More than any of the other legal holidays, this one challenges us. First, we were challenged to establish the holiday. Now, holiday in place, we return to a more fundamental challenge: Are we who we say we are? The Martin Luther King Jr. holiday is a national mirror that dares us to recognize our failings and still strive to live up to our ideals.
Public Domain: Library of Congress, Prints & Photographs Division, U.S. News & World Report Magazine Collection, LC-DIG-ppmsc-01269
The third Monday in January is the federal holiday honoring the life and achievements of the Rev. Dr. Martin Luther King, Jr. The tumultuous story of its establishment begins only four days after Dr. King's assassination on April 4, 1968 and continues for 15 years at the federal level, even longer in some states, to culminate on November 2, 1983 with the adoption of a new legal holiday beginning in 1986. In between, we see America in its full humanity, struggling with its failings, but ultimately transcendent.

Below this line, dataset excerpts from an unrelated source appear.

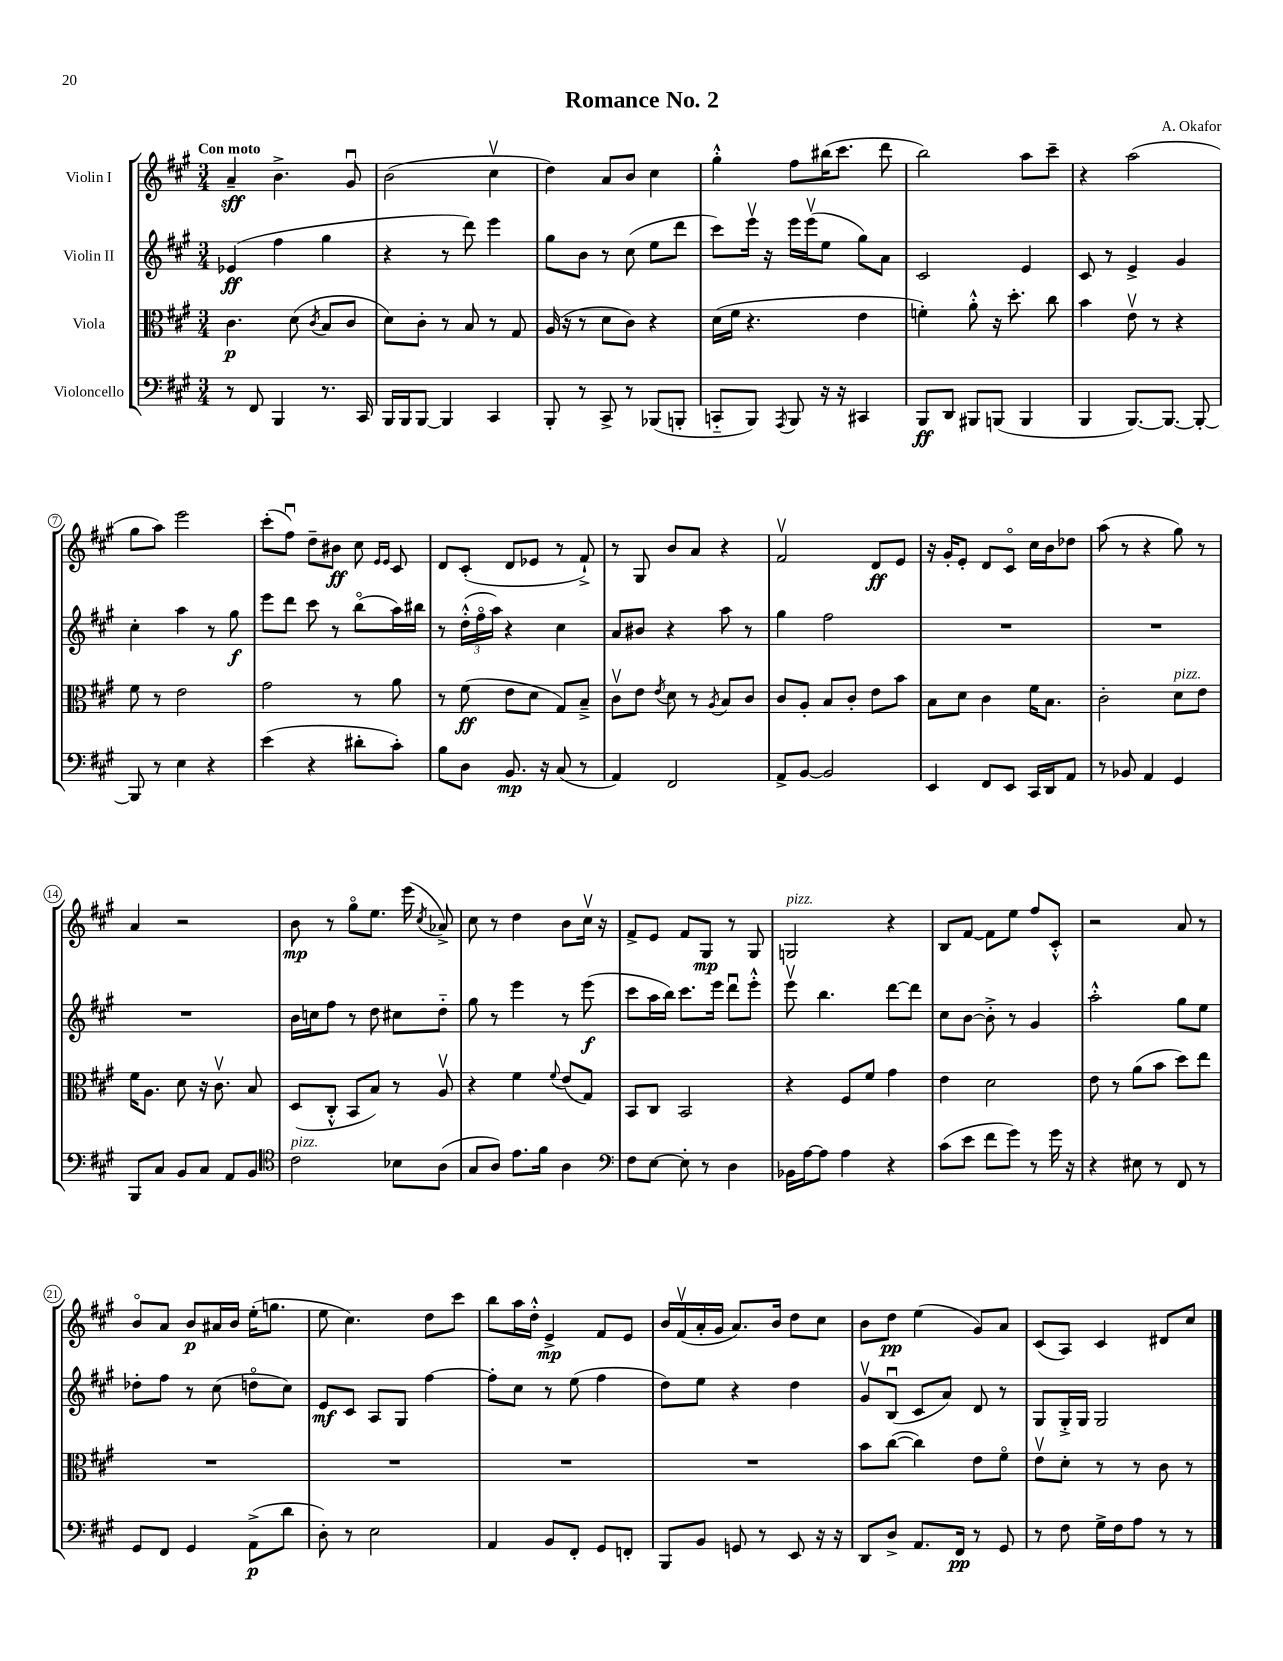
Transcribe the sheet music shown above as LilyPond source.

\header { title = "Romance No. 2" composer = "A. Okafor" }
<<
\new StaffGroup <<
\new Staff = "s0" \with { instrumentName = "Violin I" } {
    \clef treble \key a \major \numericTimeSignature \time 3/4 \tempo "Con moto"
    \autoBeamOff a'4--\sff b'4.-> gis'8\downbow |
    b'2( cis''4\upbow |
    d''4) a'8[ b'8] cis''4 |
    gis''4-.-^ fis''8[ bis''16( cis'''8.] d'''8 |
    b''2) a''8[ cis'''8]-- |
    r4 a''2( |
    gis''8[ a''8]) e'''2 |
    cis'''8[-.( fis''8]\downbow) d''8[-- bis'8]\ff cis''8 \grace { e'16[ e'16] } cis'8 |
    d'8[ cis'8]-.( d'8[ ees'8] r8 fis'8-!->) |
    r8 gis8 b'8[ a'8] r4 |
    fis'2\upbow d'8[\ff e'8] |
    r16 gis'16[-. e'8]-. d'8[ cis'8]\flageolet cis''16[ b'16 des''8] |
    a''8( r8 r4 gis''8) r8 |
    a'4 r2 |
    b'8\mp r8 gis''8[\flageolet e''8.] e'''16( \acciaccatura { cis''8 } aes'8->) |
    cis''8 r8 d''4 b'8[ cis''16]\upbow r16 |
    fis'8[-> e'8] fis'8[ gis8]\mp r8 gis8 |
    g2^\markup { \italic "pizz." } r4 |
    b8[ fis'8]~ fis'8[ e''8] fis''8[ cis'8]-.-^ |
    r2 a'8 r8 |
    b'8[\flageolet a'8] b'8[\p ais'16 b'16] e''16[-.( g''8.] |
    e''8 cis''4.) d''8[ cis'''8] |
    b''8[ a''16 d''16]-.-^ e'4->\mp fis'8[ e'8] |
    b'16[ fis'16\upbow( a'16-. gis'16] a'8.[) b'16] d''8[ cis''8] |
    b'8[ d''8]\pp e''4( gis'8[) a'8] |
    cis'8[( a8]) cis'4 dis'8[ cis''8] \bar "|." |
}
\new Staff = "s1" \with { instrumentName = "Violin II" } {
    \clef treble \key a \major \numericTimeSignature \time 3/4
    \autoBeamOff ees'4\ff( fis''4 gis''4 |
    r4 r8 d'''8) e'''4 |
    gis''8[ b'8] r8 cis''8( e''8[ d'''8] |
    cis'''8[) e'''16]\upbow r16 e'''16[ e'''16\upbow( e''8] gis''8[) a'8] |
    cis'2 e'4 |
    cis'8 r8 e'4-> gis'4 |
    cis''4-. a''4 r8 gis''8\f |
    e'''8[ d'''8] cis'''8 r8 b''8[\flageolet( a''16) bis''16] |
    r8 \tuplet 3/2 { d''16[-.-^( fis''16\flageolet a''16]) } r4 cis''4 |
    a'8[ bis'8] r4 a''8 r8 |
    gis''4 fis''2 |
    R2. |
    R2. |
    R2. |
    b'16[ c''16 fis''8] r8 d''8 cis''8[ d''8]-_ |
    gis''8 r8 e'''4 r8 e'''8\f( |
    cis'''8[ a''16 b''16]) cis'''8.[ e'''16] d'''8[\downbow e'''8]-.-^ |
    e'''8\upbow b''4. d'''8[~ d'''8] |
    cis''8[ b'8]~ b'8-.-> r8 gis'4 |
    a''2-.-^ gis''8[ e''8] |
    des''8[-. fis''8] r8 cis''8( d''8[\flageolet cis''8]) |
    e'8[\mf cis'8] a8[ gis8] fis''4~ |
    fis''8[-. cis''8] r8 e''8( fis''4 |
    d''8[) e''8] r4 d''4 |
    gis'8[\upbow b8]\downbow( cis'8[ a'8]) d'8 r8 |
    gis8[ gis16-.-> gis16] gis2 \bar "|." |
}
\new Staff = "s2" \with { instrumentName = "Viola" } {
    \clef alto \key a \major \numericTimeSignature \time 3/4
    \autoBeamOff cis'4.\p d'8( \acciaccatura { cis'8 } b8[ cis'8] |
    d'8[) cis'8]-. r8 b8 r8 gis8 |
    a16( r16 r8 d'8[ cis'8]) r4 |
    d'16[( fis'16] r4. e'4 |
    f'4-.) a'8-.-^ r16 d''8.-. cis''8 |
    b'4 e'8\upbow r8 r4 |
    fis'8 r8 e'2 |
    gis'2 r8 a'8 |
    r8 fis'8\ff( e'8[ d'8] gis8[) b8]---> |
    cis'8[\upbow e'8] \acciaccatura { e'8 } d'8 r8 \acciaccatura { a8 } b8[ cis'8] |
    cis'8[ a8]-. b8[ cis'8]-. e'8[ b'8] |
    b8[ d'8] cis'4 fis'16[ b8.] |
    cis'2-. d'8[^\markup { \italic "pizz." } e'8] |
    fis'16[ a8.] d'8 r16 cis'8.\upbow b8 |
    d8[( cis8]-.-^ b,8[ b8]) r8 a8\upbow |
    r4 fis'4 \appoggiatura { fis'8 } e'8[( gis8]) |
    b,8[ cis8] b,2 |
    r4 fis8[ fis'8] gis'4 |
    e'4 d'2 |
    e'8 r8 a'8[( b'8] d''8[) e''8] |
    R2. |
    R2. |
    R2. |
    R2. |
    b'8[ cis''8]~( cis''4) e'8[ fis'8]\flageolet |
    e'8[\upbow d'8]-. r8 r8 cis'8 r8 \bar "|." |
}
\new Staff = "s3" \with { instrumentName = "Violoncello" } {
    \clef bass \key a \major \numericTimeSignature \time 3/4
    \autoBeamOff r8 fis,8 b,,4 r8. cis,16 |
    b,,16[ b,,16 b,,8]~ b,,4 cis,4 |
    b,,8-. r8 cis,8-> r8 bes,,8[( b,,8]-. |
    c,8[-_ b,,8]) \acciaccatura { a,,8 } b,,8 r16 r16 cis,4 |
    b,,8[\ff d,8] bis,,8[ b,,8]( b,,4 |
    b,,4 b,,8.[~) b,,8.]~ b,,8~-. |
    b,,8 r8 e4 r4 |
    e'4( r4 dis'8[-. cis'8]-.) |
    b8[ d8] b,8.\mp r16 cis8( r8 |
    a,4) fis,2 |
    a,8[-> b,8]~ b,2 |
    e,4 fis,8[ e,8] cis,16[ d,16 a,8] |
    r8 bes,8 a,4 gis,4 |
    b,,8[ cis8] b,8[ cis8] a,8[ b,8] |
    \clef tenor cis'2^\markup { \italic "pizz." } bes8[ a8]( |
    gis8[ a8]) e'8.[ fis'16] a4 |
    \clef bass fis8[ e8]~ e8-. r8 d4 |
    bes,16[ a16~ a8] a4 r4 |
    cis'8[( e'8] fis'8[ gis'8]) r8 gis'16 r16 |
    r4 eis8 r8 fis,8 r8 |
    gis,8[ fis,8] gis,4 a,8[->\p( d'8] |
    d8-.) r8 e2 |
    a,4 b,8[ fis,8]-. gis,8[ f,8]-. |
    b,,8[ b,8] g,8 r8 e,8 r16 r16 |
    d,8[ d8]-> a,8.[ fis,16]\pp r8 gis,8 |
    r8 fis8 gis16[-> fis16 a8] r8 r8 \bar "|." |
}
>>
>>
\layout { \context { \Score \override BarNumber.stencil = #(make-stencil-circler 0.1 0.3 ly:text-interface::print) } }
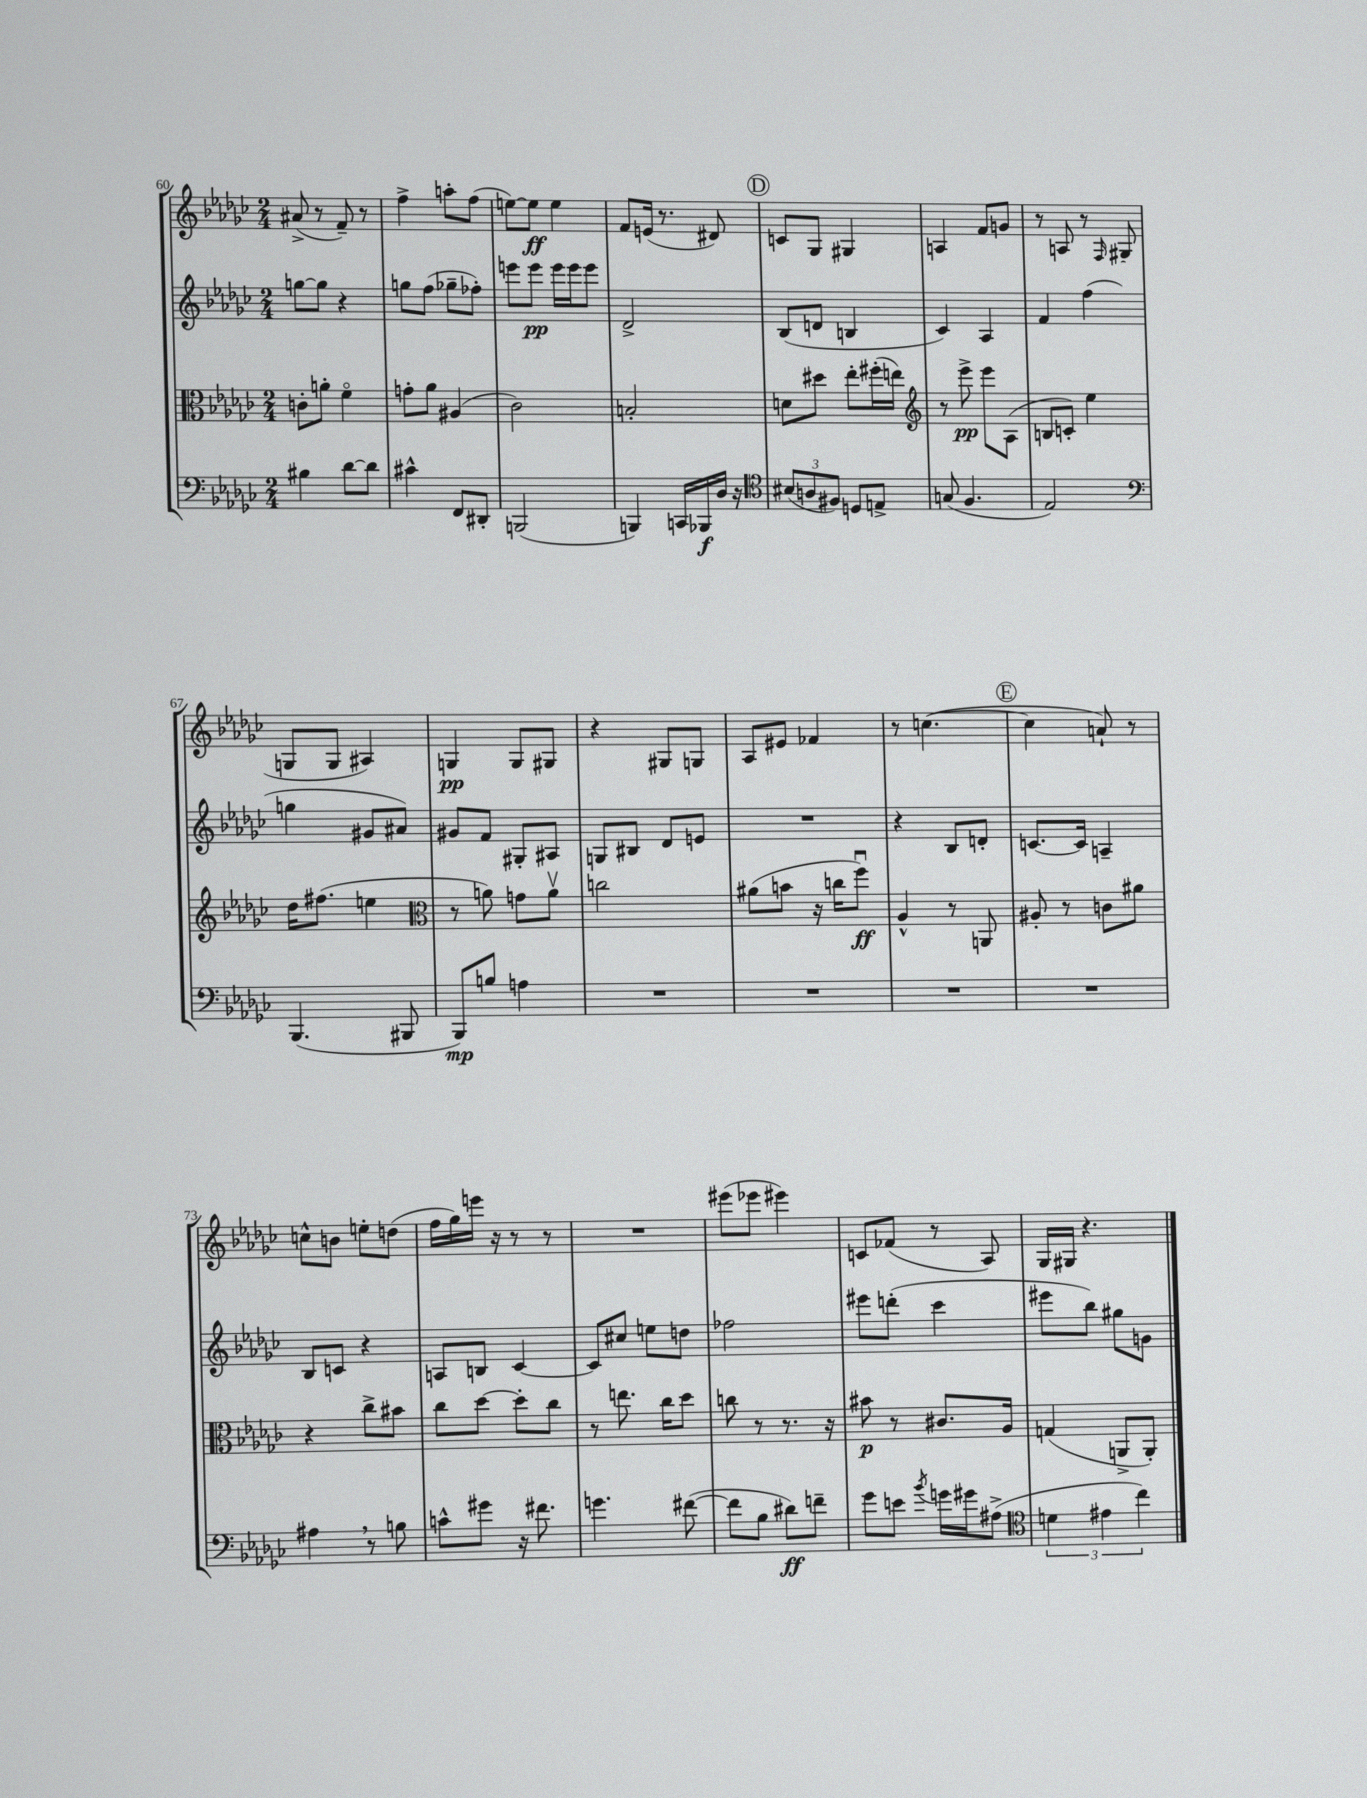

Fortunately for a post on "legal" holidays, Dr. King's I Have a Dream speech begins with very legalistic metaphors: the ideals of our Constitution and Declaration of Independence are a promissory note issued to the people of our country, yet payments on that note to people of color are being returned for insufficient funds. Dr. King, however, refuses to believe the bank of justice is bankrupt, and without asking for or accepting excuses, demands an appropriate cure; he calls on our nation to "rise up and live out the true meaning of its creed: 'We hold these truths to be self-evident: that all men are created equal.'"
We have made progress toward Dr. King's dream; the first non-white-male president of the United States is one clear indication. I see another indicator in my family. As a high school freshman, I was bused under court order to integrate a traditionally-black inner-city school in Virginia to overcome decades of Plessy v. Ferguson's separate-but-equal failings. Today, my daughter is a freshman in an inner-city, racially-diverse high school in Denver, by choice. Yet, lingering achievement gaps among racial and economic groups in her school and Colorado schools generally remind us that we have more work to do.
Today, Denver holds a "Marade," one of the largest King Day celebrations in the country. A Marade, a term coined by Wilma Webb, former State Representative, former First Lady of Denver, and founder of the King Holiday in Colorado, is both march and parade, both demonstration and celebration, her way of reminding us that in civil rights, human rights, no matter our accomplishments, ongoing attention is required.
Striving is central to the content of our American character. I am reminded of the remarks of one of Dr. King's predecessors in the civil rights movement concerning an even earlier figure in America's struggles to live out its creed. From W.E.B. Du Bois, one of the founders of the NAACP, writing about President Abraham Lincoln: "I love him not because he was perfect, but because he was not and yet triumphed."